▶ _WHAT THE TASK ASKS_:
Whenever a line in the listing below holds the string "CROSS", include it in the count. Say how many such lines there are and nothing more.

▶ _RECORDS FOR THE TASK_:

......

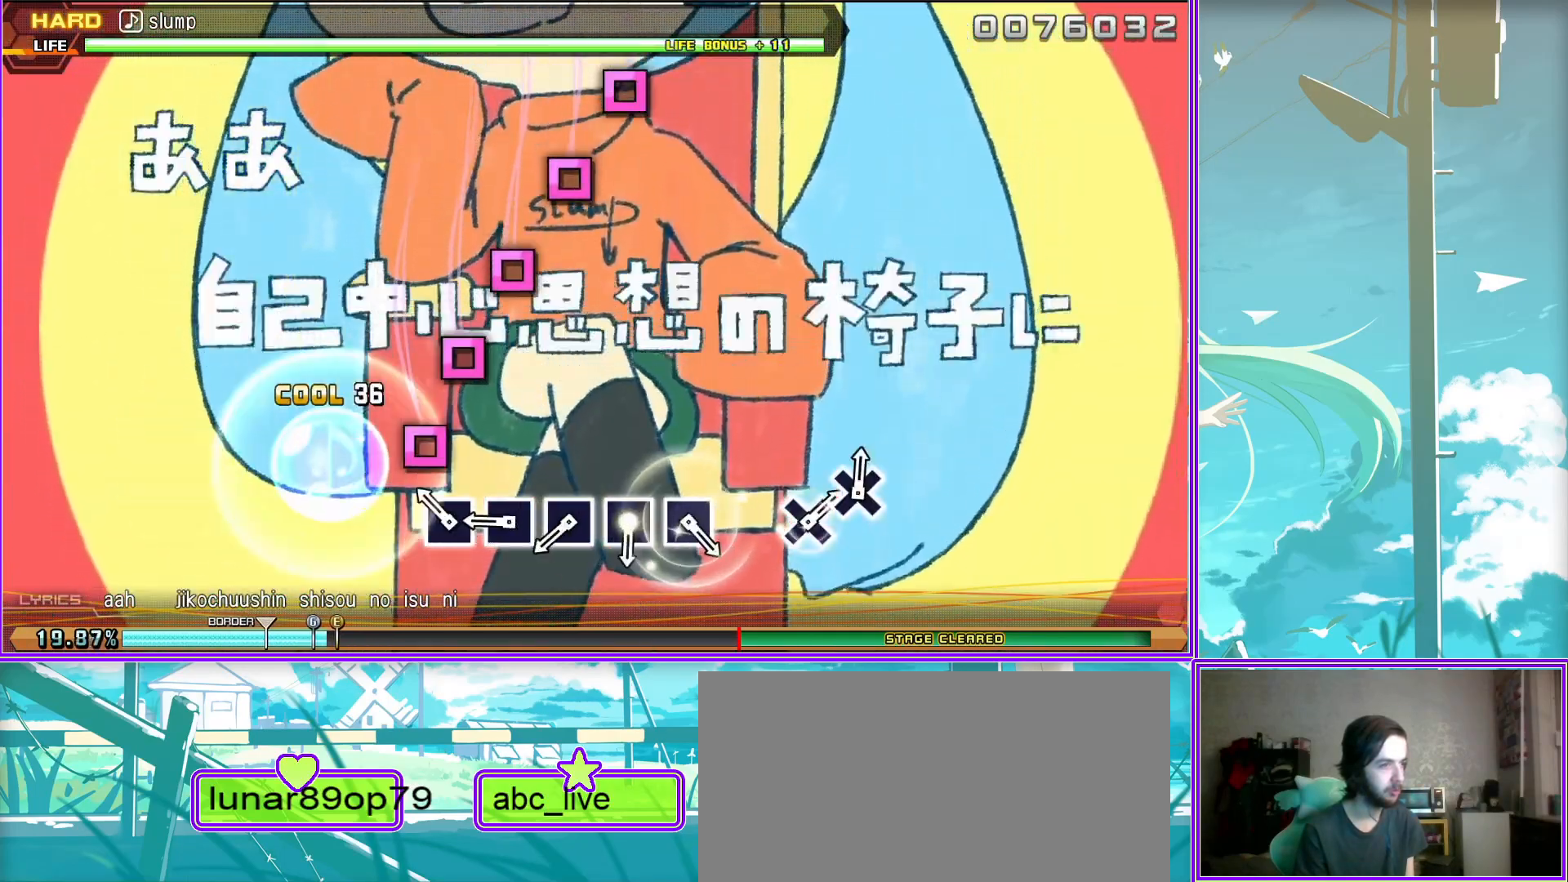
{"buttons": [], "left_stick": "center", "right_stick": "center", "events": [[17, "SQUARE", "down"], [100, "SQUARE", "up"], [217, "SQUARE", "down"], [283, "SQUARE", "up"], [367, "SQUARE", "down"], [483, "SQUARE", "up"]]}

......

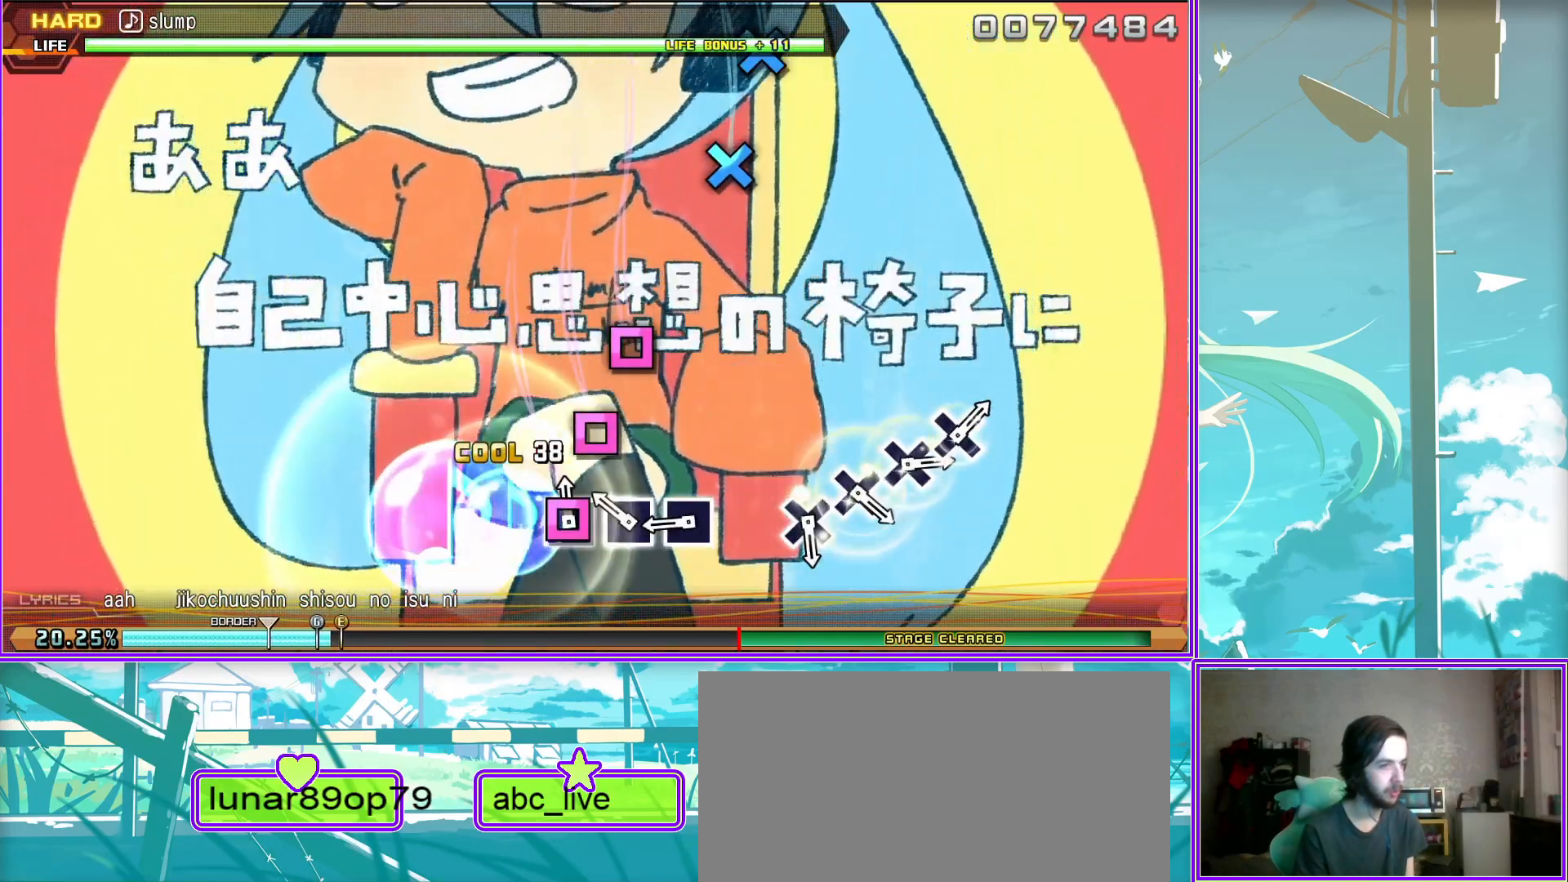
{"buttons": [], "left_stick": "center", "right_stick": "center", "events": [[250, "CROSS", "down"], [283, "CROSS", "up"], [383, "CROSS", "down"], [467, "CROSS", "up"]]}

......

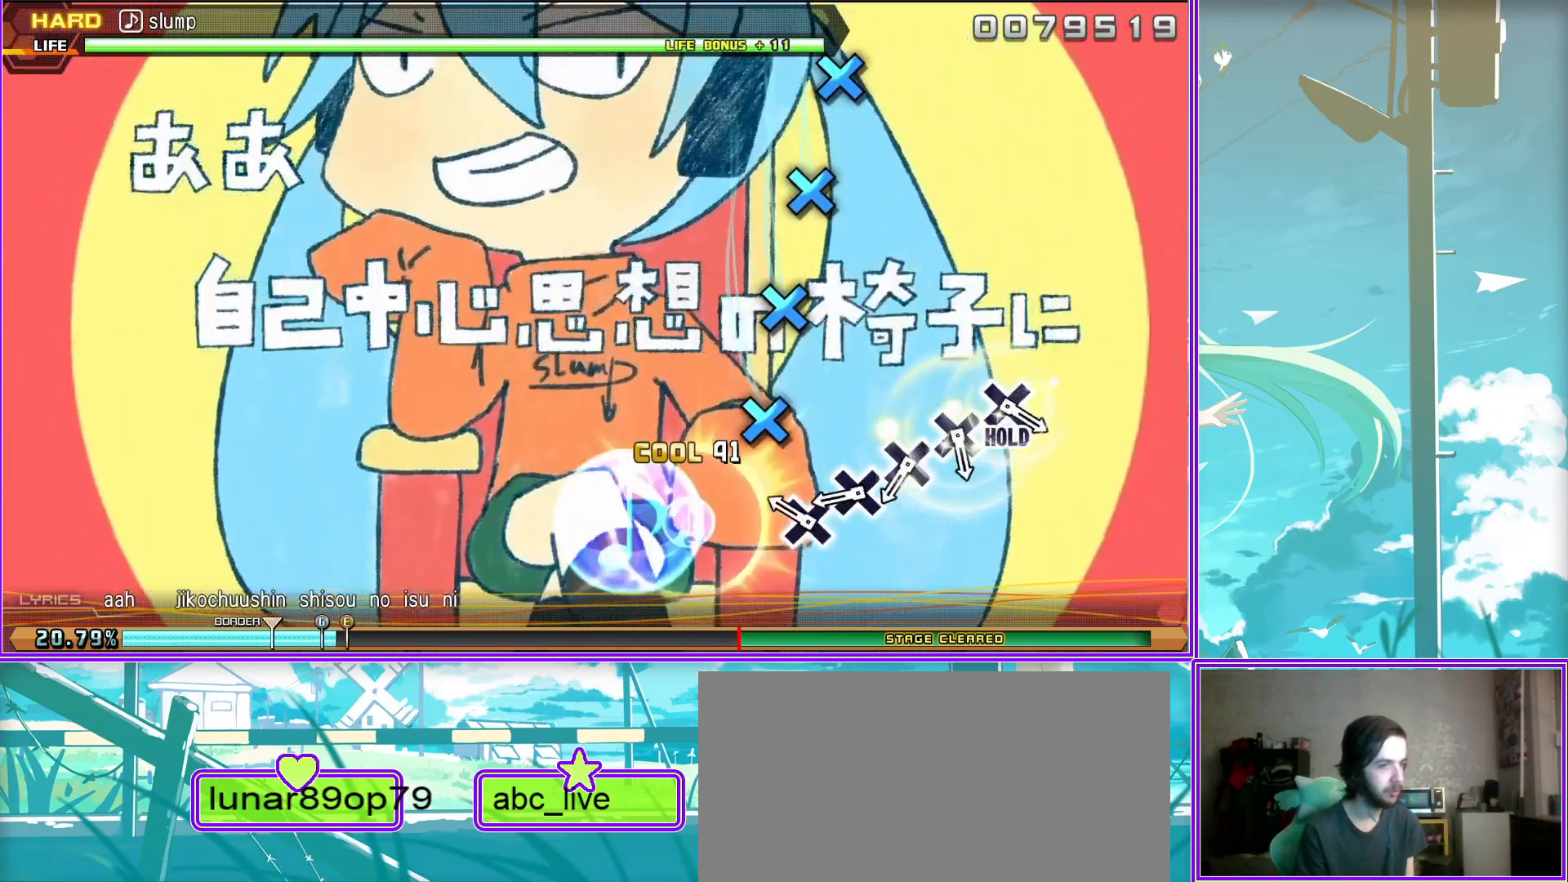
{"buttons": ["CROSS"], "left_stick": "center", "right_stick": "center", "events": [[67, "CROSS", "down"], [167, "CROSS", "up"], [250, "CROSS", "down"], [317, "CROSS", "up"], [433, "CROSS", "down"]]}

......

▶ _EXERCISE RESPONSE_:
2